Activity -> All that is needed is the run of lines from the top of the entries to the line with "Telefon lub krótki formularz dla pilnych", that line included, repeated exactly and free of pictures.

Recorded data ->
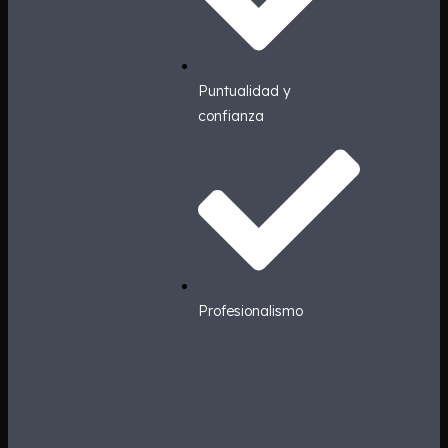
Puntualidad y
confianza
Profesionalismo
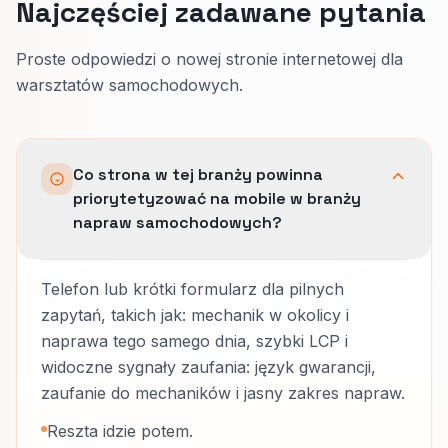
Najczęściej zadawane pytania
Proste odpowiedzi o nowej stronie internetowej dla
warsztatów samochodowych.
Co strona w tej branży powinna
priorytetyzować na mobile w branży
napraw samochodowych?
Telefon lub krótki formularz dla pilnych
zapytań, takich jak: mechanik w okolicy i
naprawa tego samego dnia, szybki LCP i
widoczne sygnały zaufania: język gwarancji,
zaufanie do mechaników i jasny zakres napraw.
Reszta idzie potem.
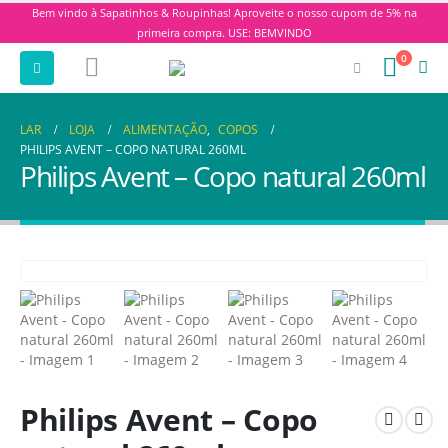
Bem vindo à Sapatinhos & Roupinhas! Aproveite o nosso cupom de 5% na
primeira compra. USE: BEMVINDO
0
LAR
LOJA
ALIMENTAÇÃO
,
COPOS
PHILIPS AVENT – COPO NATURAL 260ML
Philips Avent – Copo natural 260ml
Philips Avent – Copo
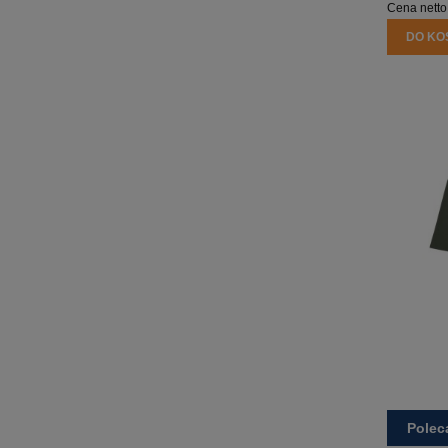
Cena netto
DO KO
Pole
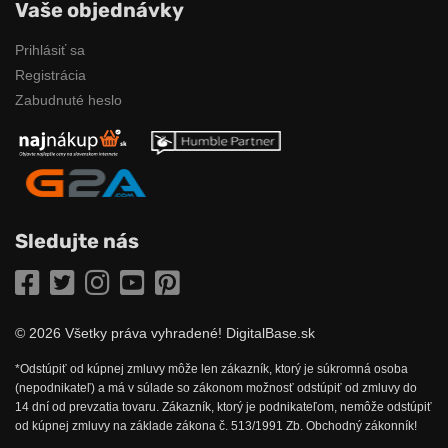
Vaše objednávky
Prihlásiť sa
Registrácia
Zabudnuté heslo
Sledujte nás
Facebook
Twitter
Instagram
YouTube
Pinterest
© 2026 Všetky práva vyhradené! DigitalBase.sk
*Odstúpiť od kúpnej zmluvy môže len zákazník, ktorý je súkromná osoba
(nepodnikateľ) a má v súlade so zákonom možnosť odstúpiť od zmluvy do
14 dní od prevzatia tovaru. Zákazník, ktorý je podnikateľom, nemôže odstúpiť
od kúpnej zmluvy na základe zákona č. 513/1991 Zb. Obchodný zákonník!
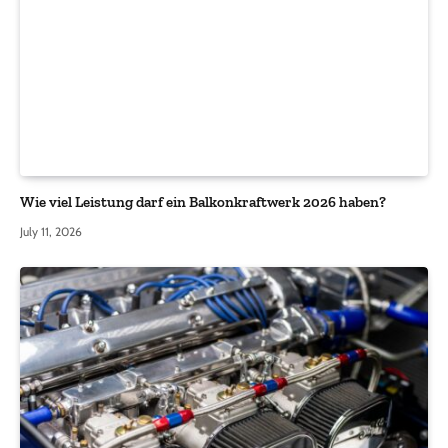
Wie viel Leistung darf ein Balkonkraftwerk 2026 haben?
July 11, 2026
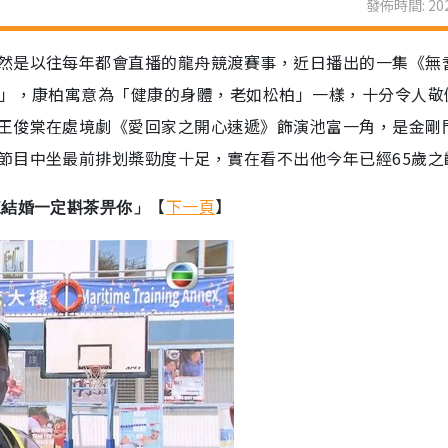
發佈時間: 202
然是以往每年都會直播的龍舟競渡賽事，近日播出的一集《無
龍」，康柏寓意為「健康的身體，老如松柏」一樣，十分令人敬
王俊棠在處境劇《愛回家之開心速遞》飾演池富一角，是金剛
節目中坐最前排划槳勁度十足，實在看不出他今年已經65歲之
【
下一頁
】
來結婚一定斟茶畀你」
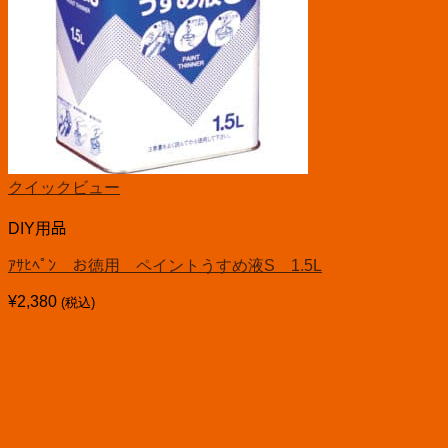
クイックビュー
DIY用品
ｱｻﾋﾍﾟﾝ お徳用 ペイントうすめ液S 1.5L
¥
2,380
(税込)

Written solution ->
Puntualidad y
confianza
Profesionalismo
Najczęściej zadawane pytania
Proste odpowiedzi o nowej stronie internetowej dla
warsztatów samochodowych.
Co strona w tej branży powinna
priorytetyzować na mobile w branży
napraw samochodowych?
Telefon lub krótki formularz dla pilnych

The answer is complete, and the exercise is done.